Return the data exactly, but only from the line containing "En un entorn" through its last line.

▶ [Dataset records]
Start of Block
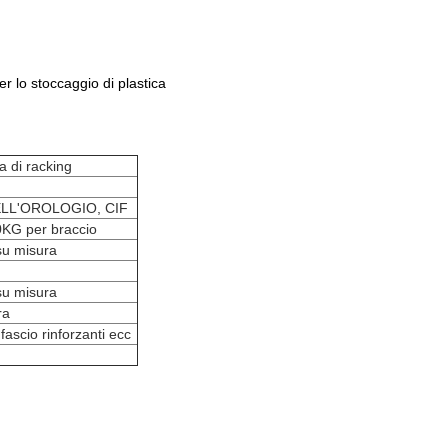
er lo stoccaggio di plastica
 di racking
LL'OROLOGIO, CIF
KG per braccio
u misura
u misura
ra
fascio rinforzanti ecc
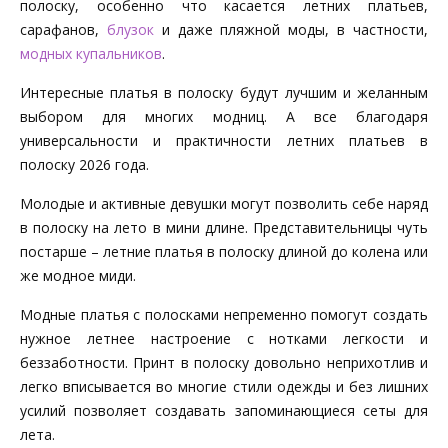
полоску, особенно что касается летних платьев,
сарафанов,
блузок
и даже пляжной моды, в частности,
модных купальников
.
Интересные платья в полоску будут лучшим и желанным
выбором для многих модниц. А все благодаря
универсальности и практичности летних платьев в
полоску 2026 года.
Молодые и активные девушки могут позволить себе наряд
в полоску на лето в мини длине. Представительницы чуть
постарше – летние платья в полоску длиной до колена или
же модное миди.
Модные платья с полосками непременно помогут создать
нужное летнее настроение с нотками легкости и
беззаботности. Принт в полоску довольно неприхотлив и
легко вписывается во многие стили одежды и без лишних
усилий позволяет создавать запоминающиеся сеты для
лета.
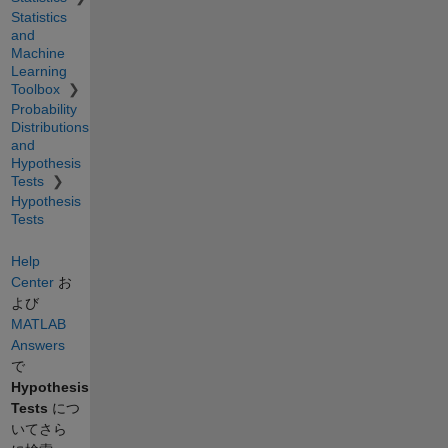
Statistics
and
Machine
Learning
Toolbox
Probability
Distributions
and
Hypothesis
Tests
Hypothesis
Tests
Help
Center
お
よび
MATLAB
Answers
で
Hypothesis
Tests
につ
いてさら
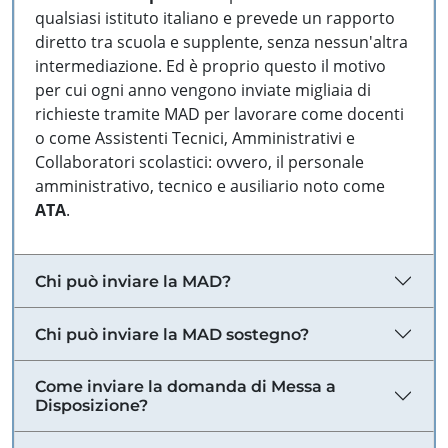
qualsiasi istituto italiano e prevede un rapporto
diretto tra scuola e supplente, senza nessun'altra
intermediazione. Ed è proprio questo il motivo
per cui ogni anno vengono inviate migliaia di
richieste tramite MAD per lavorare come docenti
o come Assistenti Tecnici, Amministrativi e
Collaboratori scolastici: ovvero, il personale
amministrativo, tecnico e ausiliario noto come
ATA
.
Chi può inviare la MAD?
Chi può inviare la MAD sostegno?
Come inviare la domanda di Messa a
Disposizione?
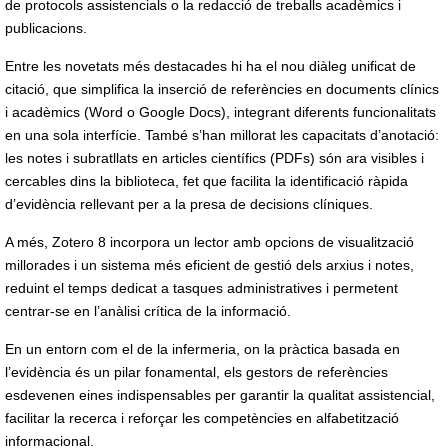
de protocols assistencials o la redacció de treballs acadèmics i
publicacions.
Entre les novetats més destacades hi ha el nou diàleg unificat de
citació, que simplifica la inserció de referències en documents clínics
i acadèmics (Word o Google Docs), integrant diferents funcionalitats
en una sola interfície. També s’han millorat les capacitats d’anotació:
les notes i subratllats en articles científics (PDFs) són ara visibles i
cercables dins la biblioteca, fet que facilita la identificació ràpida
d’evidència rellevant per a la presa de decisions clíniques.
A més, Zotero 8 incorpora un lector amb opcions de visualització
millorades i un sistema més eficient de gestió dels arxius i notes,
reduint el temps dedicat a tasques administratives i permetent
centrar-se en l’anàlisi crítica de la informació.
En un entorn com el de la infermeria, on la pràctica basada en
l’evidència és un pilar fonamental, els gestors de referències
esdevenen eines indispensables per garantir la qualitat assistencial,
facilitar la recerca i reforçar les competències en alfabetització
informacional.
End of Block
▶ [Exercise output]
En un entorn com el de la infermeria, on la pràctica basada en
l’evidència és un pilar fonamental, els gestors de referències
esdevenen eines indispensables per garantir la qualitat assistencial,
facilitar la recerca i reforçar les competències en alfabetització
informacional.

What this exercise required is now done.